Greedy graph coloring coloring is an algorithm that computes a coloring as follows. Call the available colors the palette, and suppose that there is a natural order on the colors (e.g., the smallest color is red, followed by blue, followed by green, and so on). Traverse the vertices of the graph (in any order), at each step assigning the vertex the lowest color in the palette that is not already assigned to one of its neighbors. Does greedy graph coloring produce a globally optimal result (i.e., using the fewest colors from the palette)? Why or why not?
Answers
Greedy coloring does always produce globally optimal results. For example, consider a graph with four vertices v1, v2, v3, and v3, with
edges (v1,v3), (v2,v4), and (v3,v4). Coloring the vertices ascending order: v1 is assigned red,
v2 is assigned red, v3 is assigned blue, and finally v4 is assigned green. However, two colors is sufficient (assign v1 and v3 red, v2 and v4 blue).
Determining whether there is a coloring of a graph that uses fewer
than a given number of colors is NP-complete.
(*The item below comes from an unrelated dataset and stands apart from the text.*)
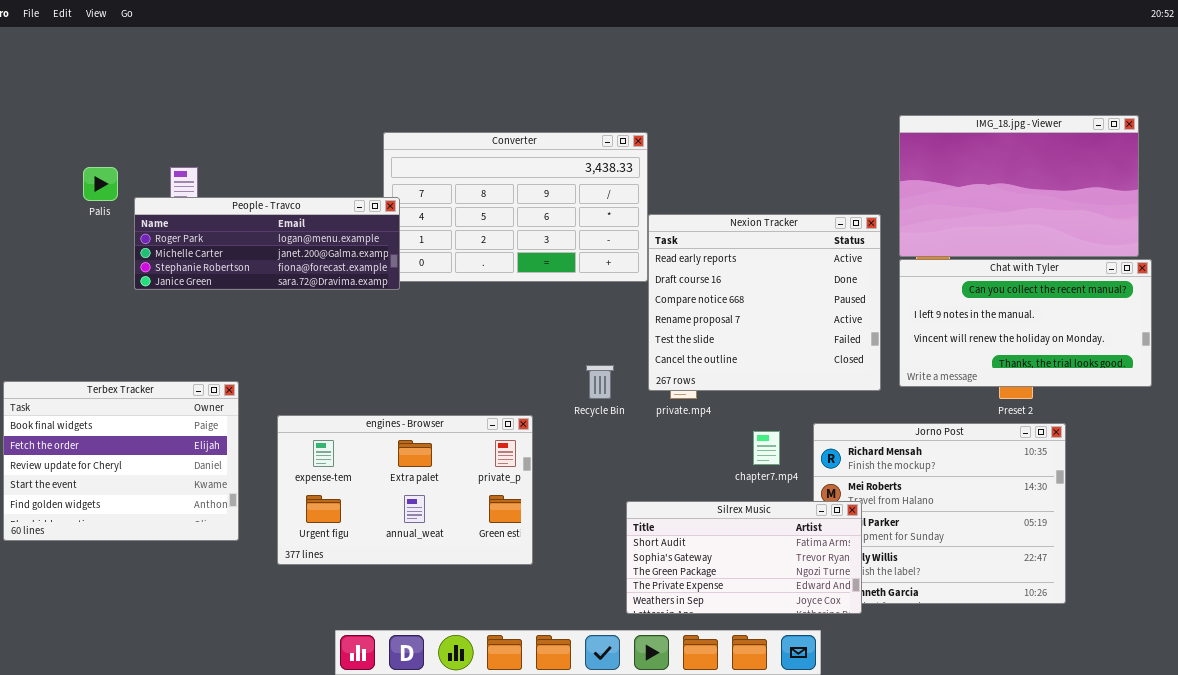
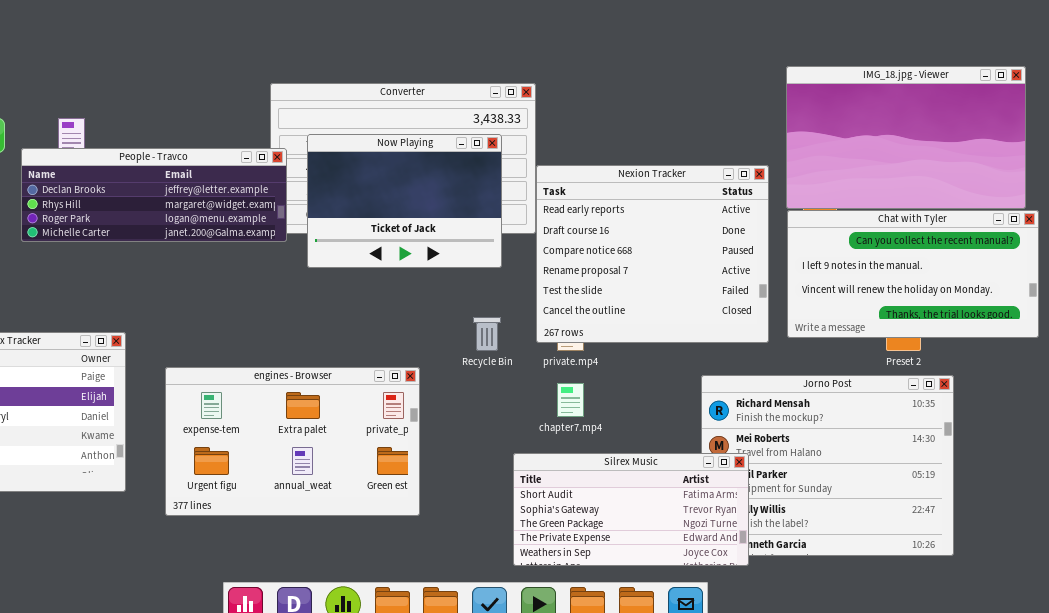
Now Playing: none -> [307,134,502,268], opened
People - Travco: [134,197,400,290] -> [21,148,287,242], scrolled up 2 rows
chapter7.mp4: [753,431,780,465] -> [557,383,584,417], moved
Greedy graph
coloring (with a few improvements) produces good results in
practice, and is the basis of the register allocation algorithms
used in many compilers.
B level
- Design an algorithm that generates a number uniformly at random between 0 and n that is not divisible by 7 or 11, and analyze its running time.
Answers
Generate a random number between 0 and n uniformly at
random. If it is not divisible by 7 or 11, then return it; otherwise,
select a new random number.
Since the probability of generating a number that is divisible by 7 or 11 is at most 1/7 + 1/11 = 18/77, the expected number of numbers we need to generate before finding one that is not divisible by 7 or 11 is at most 1/(1-18/77), or ~1.3.
- Imagine that we have an n-by-n grid, such that some squares on the grid are filled with obstacles. A robot located at in the bottom left corner of the grid, and wishes to move to the top right corner by a sequence of moves (go up, go right, go diagonally up and to the right) while avoiding squares that contain obstacles. Design an algorithm to determine the number of ways a robot may accomplish this task.
Answers
Divide-and-conquer: let paths(i,j) be the number of ways to get to square (i,j) (taking the bottom left to be (0,0) and upper right to be (n,n)). Our goal is to compute paths(n,n). Compute paths(i,j) as follows:
- Base case: paths(0,0) = 1. For simplicity, define paths(-1,j) = paths(i,-1) = 0 for all i and j.
- Recursive case:
If square (i,j) contains an obstacle, paths(i,j) = 0. Otherwise,
paths(i,j) is the sum of paths(i-1,j), paths(i,j-1), and paths(i-1,j-1).
This algorithm runs in exponential time, but using dynamic programming it can be reduced to O(n
2) time
A level
- Suppose that G is a graph where each edge e is associated with a positive capacity ce and each vertex v is associated with an integer demand dv (note that dv can be positive (indicating a demand), negative (indicating a supply), or zero). A circulation is an function f mapping vertices to integers such that
-
For each edge e we have that 0 ≤ f(e) ≤ ce
-
For each vertex v we have that the sum of the flows assigned to the outgoing edges of v minus the sum of the flows assigned to the incoming edges of v is exactly dv
Design an algorithm to determine whether a graph has a circulation.
Answers
Reduce to maxflow. Construct a graph by adding a virtual source node with an edge to each vertex v with dv < 0 that has capacity -dv, and an virtual sink node with an edge to each
u with du > 0 that has capacity du. Compute the max flow of the the resulting graph. If it is equal to the sum of du over u with du > 0, then the original graph has a circulation, otherwise it does not.